### EXTRACT
== == ==

Breaking Changes vs Infinite Support

A long time ago I was a web developer who used CodeIgniter and I appreciated the fact that they supported some pretty old versions of PHP as newer and newer versions came out. My web host at the time took like 8-12 months to add support for a newer version of PHP and laziness got the best of me - so old PHP applications still working on a framework were great.

At some point my opinion started changing when features of a newer version of PHP looked intriguing, but the framework couldn't leverage them instead forcing the usage of plugins or 3rd party code that hovered at a higher PHP requirement than the framework itself.
At some point a challenge started developing for CodeIgniter such that it was difficult to support new versions of PHP without dropping old versions of PHP. Some changes were just that difficult to maintain compatibility, but things like poly-fills and workarounds kept it going. An interesting thing I noticed as well during this time is plugins and packages around the framework generally followed its supported versions which kept everything in the community back from the newest and greatest native language features.
When the rumored CodeIgniter 3 came out it moved the minimum version of PHP to 5.2 (from 5.1), but encouraged PHP 5.4+ or greater to be used. A couple months later PHP7 ended up being released and my attachment to Codeigniter faded. As Laravel entered the picture for me I was blown away by the modern PHP requirements and developer experience.

== == ==

### GIVEN RECORDS
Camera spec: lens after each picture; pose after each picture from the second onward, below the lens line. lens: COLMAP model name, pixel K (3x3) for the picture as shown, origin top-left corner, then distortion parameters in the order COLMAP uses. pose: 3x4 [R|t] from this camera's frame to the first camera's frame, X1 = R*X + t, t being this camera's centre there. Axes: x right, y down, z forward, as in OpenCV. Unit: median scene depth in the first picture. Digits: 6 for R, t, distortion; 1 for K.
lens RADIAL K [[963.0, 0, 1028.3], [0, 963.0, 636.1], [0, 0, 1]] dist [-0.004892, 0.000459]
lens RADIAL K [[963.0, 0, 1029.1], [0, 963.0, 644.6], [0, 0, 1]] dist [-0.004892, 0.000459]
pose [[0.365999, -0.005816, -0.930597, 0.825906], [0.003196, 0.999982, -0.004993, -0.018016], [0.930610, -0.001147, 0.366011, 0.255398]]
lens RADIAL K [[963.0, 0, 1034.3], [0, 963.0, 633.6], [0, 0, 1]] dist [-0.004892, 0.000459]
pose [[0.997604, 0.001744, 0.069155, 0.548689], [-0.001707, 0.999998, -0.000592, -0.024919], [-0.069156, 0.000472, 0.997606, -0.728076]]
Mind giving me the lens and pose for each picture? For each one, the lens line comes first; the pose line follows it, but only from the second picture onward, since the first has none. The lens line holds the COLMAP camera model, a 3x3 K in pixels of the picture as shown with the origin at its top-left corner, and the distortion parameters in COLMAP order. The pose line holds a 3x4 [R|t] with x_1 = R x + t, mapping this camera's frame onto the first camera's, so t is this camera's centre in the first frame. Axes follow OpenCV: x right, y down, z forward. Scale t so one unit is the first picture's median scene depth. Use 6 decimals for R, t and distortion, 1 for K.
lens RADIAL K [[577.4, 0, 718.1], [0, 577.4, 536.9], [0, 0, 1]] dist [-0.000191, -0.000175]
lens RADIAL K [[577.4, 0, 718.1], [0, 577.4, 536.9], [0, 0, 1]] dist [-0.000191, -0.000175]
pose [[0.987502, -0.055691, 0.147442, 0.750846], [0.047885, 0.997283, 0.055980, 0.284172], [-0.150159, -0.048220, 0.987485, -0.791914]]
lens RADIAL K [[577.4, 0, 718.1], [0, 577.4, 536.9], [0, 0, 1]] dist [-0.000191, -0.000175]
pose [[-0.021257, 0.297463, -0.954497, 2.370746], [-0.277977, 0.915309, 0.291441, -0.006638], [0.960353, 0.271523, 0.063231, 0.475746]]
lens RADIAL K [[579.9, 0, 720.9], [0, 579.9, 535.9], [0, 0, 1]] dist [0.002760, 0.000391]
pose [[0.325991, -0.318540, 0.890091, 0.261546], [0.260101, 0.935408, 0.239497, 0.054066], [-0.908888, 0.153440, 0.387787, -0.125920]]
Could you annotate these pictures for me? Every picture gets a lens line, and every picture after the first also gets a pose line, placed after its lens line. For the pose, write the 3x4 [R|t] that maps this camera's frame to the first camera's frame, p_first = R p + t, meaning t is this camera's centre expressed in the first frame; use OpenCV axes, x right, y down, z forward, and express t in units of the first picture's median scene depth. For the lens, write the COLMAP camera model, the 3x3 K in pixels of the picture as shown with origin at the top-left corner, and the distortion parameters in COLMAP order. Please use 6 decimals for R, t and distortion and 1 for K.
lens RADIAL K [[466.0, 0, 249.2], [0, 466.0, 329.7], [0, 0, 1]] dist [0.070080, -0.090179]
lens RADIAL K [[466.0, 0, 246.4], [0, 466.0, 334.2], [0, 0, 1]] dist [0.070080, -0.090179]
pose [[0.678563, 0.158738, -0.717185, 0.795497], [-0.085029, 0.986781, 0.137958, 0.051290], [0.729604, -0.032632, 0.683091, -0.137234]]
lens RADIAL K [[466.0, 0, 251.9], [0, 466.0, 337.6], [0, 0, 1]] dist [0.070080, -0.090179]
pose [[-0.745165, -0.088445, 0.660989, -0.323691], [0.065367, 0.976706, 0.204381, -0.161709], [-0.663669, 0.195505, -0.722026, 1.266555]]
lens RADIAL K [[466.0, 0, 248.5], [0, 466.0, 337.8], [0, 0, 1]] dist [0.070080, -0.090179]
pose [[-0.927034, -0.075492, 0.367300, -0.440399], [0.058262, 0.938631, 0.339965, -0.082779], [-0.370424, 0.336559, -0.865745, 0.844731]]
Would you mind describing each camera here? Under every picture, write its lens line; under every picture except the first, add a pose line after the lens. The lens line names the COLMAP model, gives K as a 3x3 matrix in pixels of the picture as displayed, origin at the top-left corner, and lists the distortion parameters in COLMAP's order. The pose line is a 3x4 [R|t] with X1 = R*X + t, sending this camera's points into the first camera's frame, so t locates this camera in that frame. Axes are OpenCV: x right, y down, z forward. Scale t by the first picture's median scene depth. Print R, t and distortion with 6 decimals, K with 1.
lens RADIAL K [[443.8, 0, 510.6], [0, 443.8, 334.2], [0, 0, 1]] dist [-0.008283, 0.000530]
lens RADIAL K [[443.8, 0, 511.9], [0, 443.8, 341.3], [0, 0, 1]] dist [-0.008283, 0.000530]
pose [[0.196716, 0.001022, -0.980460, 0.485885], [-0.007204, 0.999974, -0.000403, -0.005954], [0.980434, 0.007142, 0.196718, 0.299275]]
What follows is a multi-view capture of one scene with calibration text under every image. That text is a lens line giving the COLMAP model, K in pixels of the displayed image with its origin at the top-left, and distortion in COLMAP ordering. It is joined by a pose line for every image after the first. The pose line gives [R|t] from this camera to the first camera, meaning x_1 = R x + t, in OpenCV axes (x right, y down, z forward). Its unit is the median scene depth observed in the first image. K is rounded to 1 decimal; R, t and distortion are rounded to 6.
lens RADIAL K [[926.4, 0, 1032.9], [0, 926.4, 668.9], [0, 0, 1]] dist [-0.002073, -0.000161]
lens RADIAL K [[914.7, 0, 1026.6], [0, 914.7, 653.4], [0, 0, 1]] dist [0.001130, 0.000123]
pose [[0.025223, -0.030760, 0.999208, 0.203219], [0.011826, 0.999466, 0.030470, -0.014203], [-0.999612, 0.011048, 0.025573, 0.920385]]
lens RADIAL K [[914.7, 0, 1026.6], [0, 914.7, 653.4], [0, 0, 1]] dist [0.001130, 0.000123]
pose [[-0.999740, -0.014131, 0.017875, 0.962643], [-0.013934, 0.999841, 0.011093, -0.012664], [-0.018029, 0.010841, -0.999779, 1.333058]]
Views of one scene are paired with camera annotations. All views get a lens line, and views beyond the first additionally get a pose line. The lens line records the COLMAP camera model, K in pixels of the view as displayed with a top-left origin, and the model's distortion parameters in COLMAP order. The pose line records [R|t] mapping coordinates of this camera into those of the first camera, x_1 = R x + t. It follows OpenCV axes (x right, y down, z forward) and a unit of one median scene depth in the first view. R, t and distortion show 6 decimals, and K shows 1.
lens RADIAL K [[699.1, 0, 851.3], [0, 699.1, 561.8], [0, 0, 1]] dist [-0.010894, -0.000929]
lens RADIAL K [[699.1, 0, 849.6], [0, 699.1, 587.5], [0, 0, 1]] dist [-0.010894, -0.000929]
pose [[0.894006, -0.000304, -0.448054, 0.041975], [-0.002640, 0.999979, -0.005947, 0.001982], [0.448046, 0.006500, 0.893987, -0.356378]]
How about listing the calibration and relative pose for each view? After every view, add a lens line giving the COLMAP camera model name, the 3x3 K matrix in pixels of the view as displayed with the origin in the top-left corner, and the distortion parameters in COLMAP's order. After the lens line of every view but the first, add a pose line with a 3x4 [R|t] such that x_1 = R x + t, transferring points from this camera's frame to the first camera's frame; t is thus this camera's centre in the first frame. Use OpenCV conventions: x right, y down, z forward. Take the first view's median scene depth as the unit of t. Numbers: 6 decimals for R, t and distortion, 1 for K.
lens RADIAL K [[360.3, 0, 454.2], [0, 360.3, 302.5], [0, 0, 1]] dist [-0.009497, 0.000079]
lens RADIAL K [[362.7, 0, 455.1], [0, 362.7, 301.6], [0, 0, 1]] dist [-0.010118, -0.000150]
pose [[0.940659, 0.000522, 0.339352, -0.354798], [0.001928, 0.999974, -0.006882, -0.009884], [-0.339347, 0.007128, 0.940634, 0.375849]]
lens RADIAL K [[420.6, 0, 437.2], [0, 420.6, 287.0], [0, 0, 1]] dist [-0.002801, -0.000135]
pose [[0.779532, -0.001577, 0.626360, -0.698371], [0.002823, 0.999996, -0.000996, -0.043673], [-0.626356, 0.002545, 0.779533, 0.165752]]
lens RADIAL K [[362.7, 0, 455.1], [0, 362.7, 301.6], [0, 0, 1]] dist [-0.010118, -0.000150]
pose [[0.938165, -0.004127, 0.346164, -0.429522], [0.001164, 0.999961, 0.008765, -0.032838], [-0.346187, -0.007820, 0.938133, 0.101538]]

== == ==

### REQUIREMENT
Write out the piece on breaking changes and long-term support word for word, from "At some point a" to "and developer experience.".

### EXERCISE OUTPUT
At some point a challenge started developing for CodeIgniter such that it was difficult to support new versions of PHP without dropping old versions of PHP. Some changes were just that difficult to maintain compatibility, but things like poly-fills and workarounds kept it going. An interesting thing I noticed as well during this time is plugins and packages around the framework generally followed its supported versions which kept everything in the community back from the newest and greatest native language features.
When the rumored CodeIgniter 3 came out it moved the minimum version of PHP to 5.2 (from 5.1), but encouraged PHP 5.4+ or greater to be used. A couple months later PHP7 ended up being released and my attachment to Codeigniter faded. As Laravel entered the picture for me I was blown away by the modern PHP requirements and developer experience.